Tuesday 7 February 2017

What does your garden grow?

My Millgrove garden, the most serious I have ever had, was a collection of my favourite flowering plants plus unusual evergreens.  In the 27 years of gardening there, I tried many exotics which failed, and some which I coaxed along and eventually brought to good health.  It seemed I was always pushing the edge on which kind of lilac or poppy or rhodie I could get to grow.  Vineland Nurseries had an abundance of unusual plants, gown in the microclimate of the Niagara-on-the-lake area which was a full climate zone warmer than up the mountain in Flamborough.    When it came to planting the garden at Gatewood Court, I chose the ones I had to have, and have still managed to kill a number and had to rethink locations for others.  Every space has its limitations.

It is winter here too.
But here on Sao Miguel, the Portugese encountered a climate of eternal spring and, being the exploring types that they were, they brought back plants from all over the world.  Their municipal gardens are showpieces of spectacular trees and flowering plants from Africa, New Zealand, Australia, China and the Caribbean.  Norfolk Island Pines stand as tall as the magnificent avenue in Napier, NZ; Australian banyan trees snake their roots through the forest; bougainvillea hang over garden walls, birds of paradise ring the fountain in the roundabouts; palms tower over tiny walled gardens and there are Camellia and hibiscus hedges everywhere.  In the summer season, the island is a blaze with hydrangea -- they are grown as fences between fields and keep the cows from escaping.

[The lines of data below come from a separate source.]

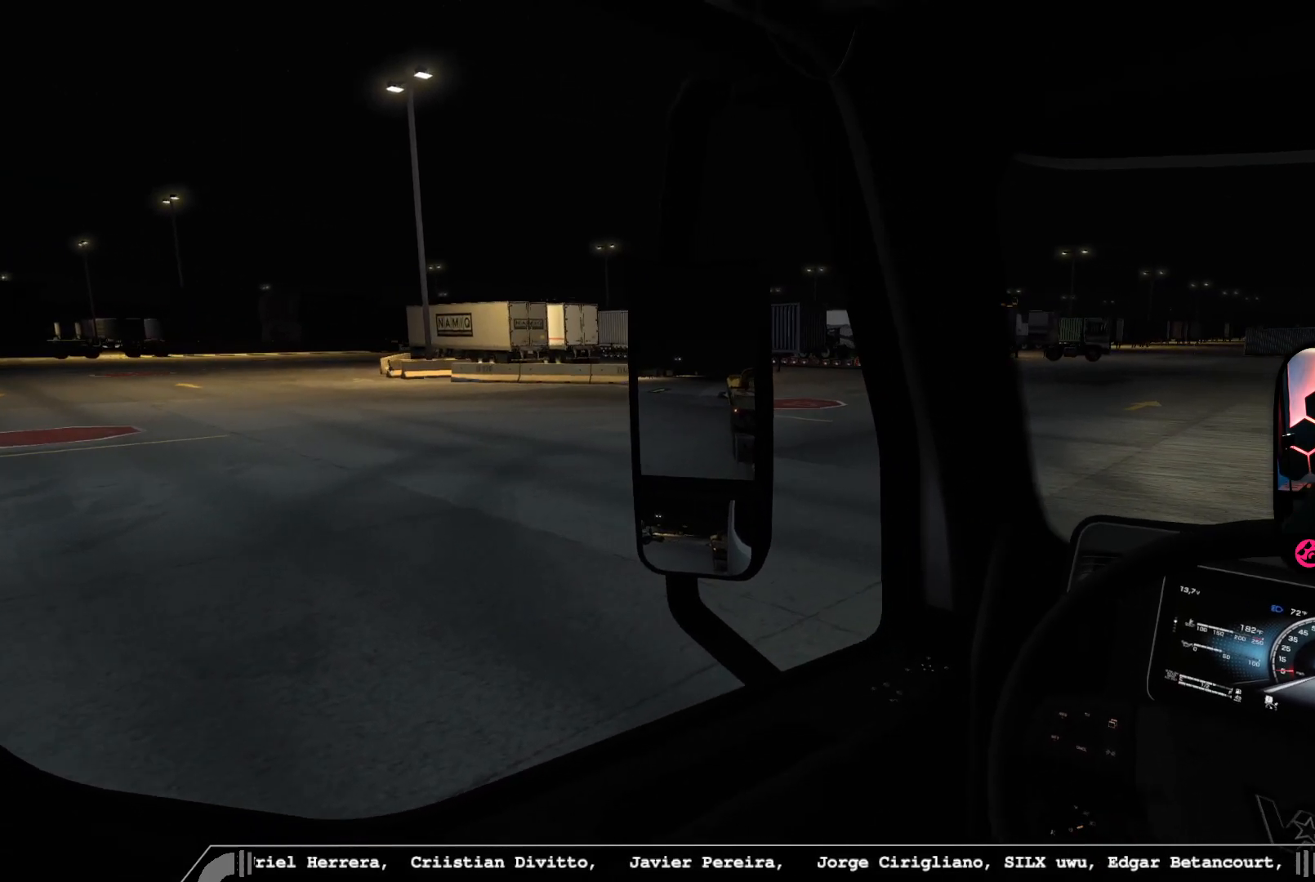
{"dt_ms": 500, "buttons": ["R2"], "left_stick": "center", "right_stick": "center", "events": [[483, "R2", "down"]]}
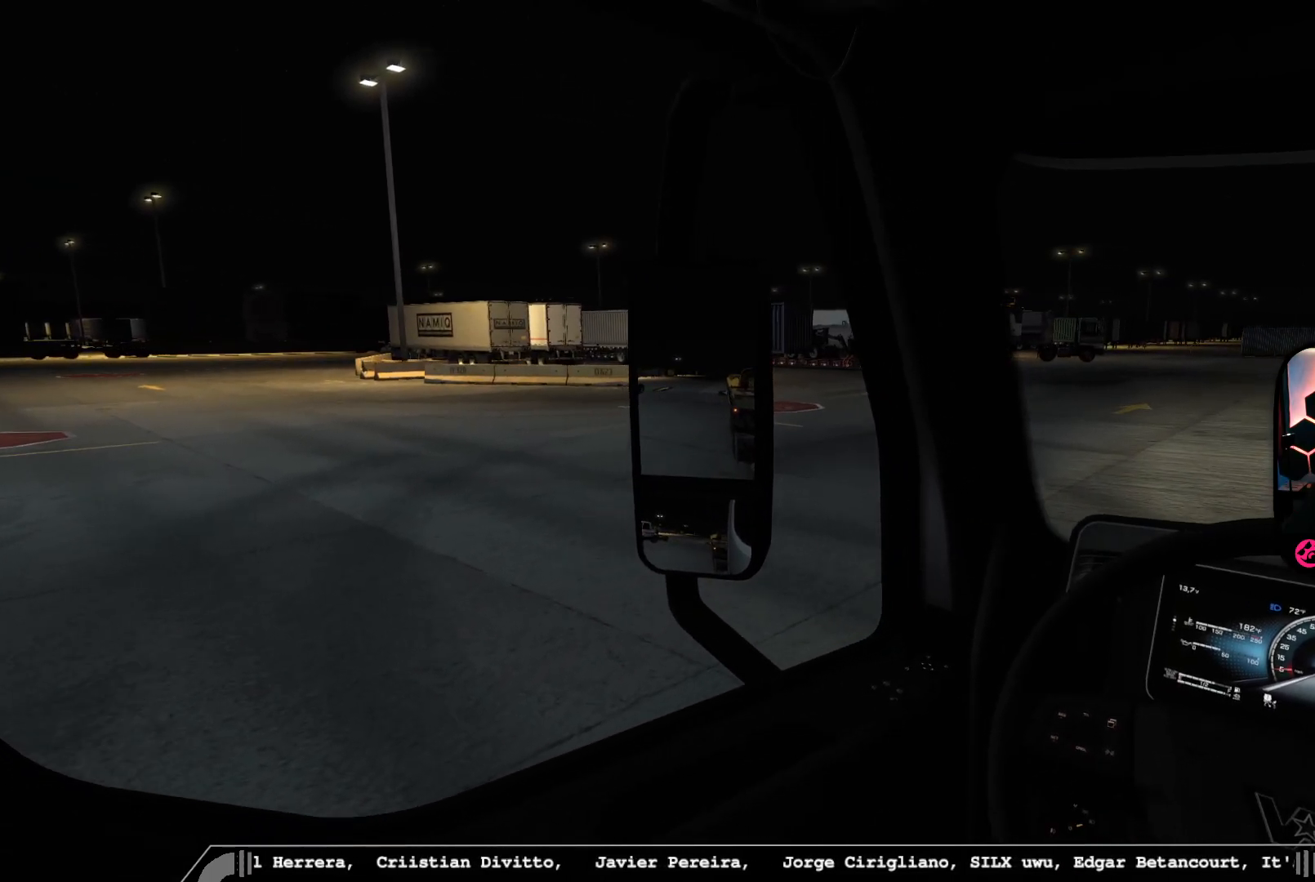
{"dt_ms": 500, "buttons": ["R2"], "left_stick": "center", "right_stick": "center", "events": []}
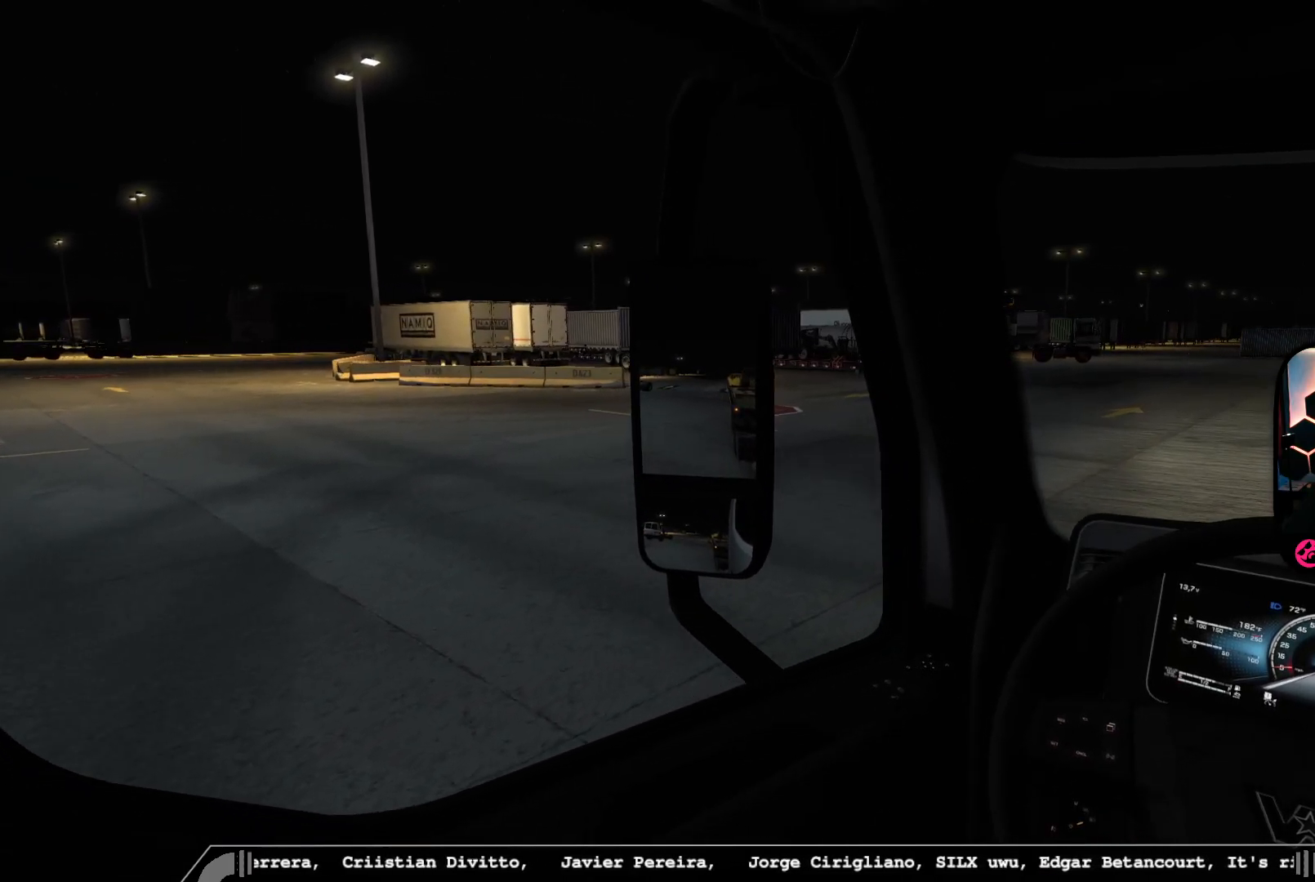
{"dt_ms": 500, "buttons": ["R2"], "left_stick": "center", "right_stick": "down-right", "events": [[417, "right_stick", "down-right"]]}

So I have been thinking, what would I put in my garden if I lived here.  Certainly azaleas and rhodies which are my very favourite and there lots of them around and blooming now, but also some of these strange little bushes which I have no idea what they are.  After that, the sky -- or at least my garden wall-- would be the limit.

And what have the locals just planted in their flower pots outside the cathedral and the town hall? Pansies!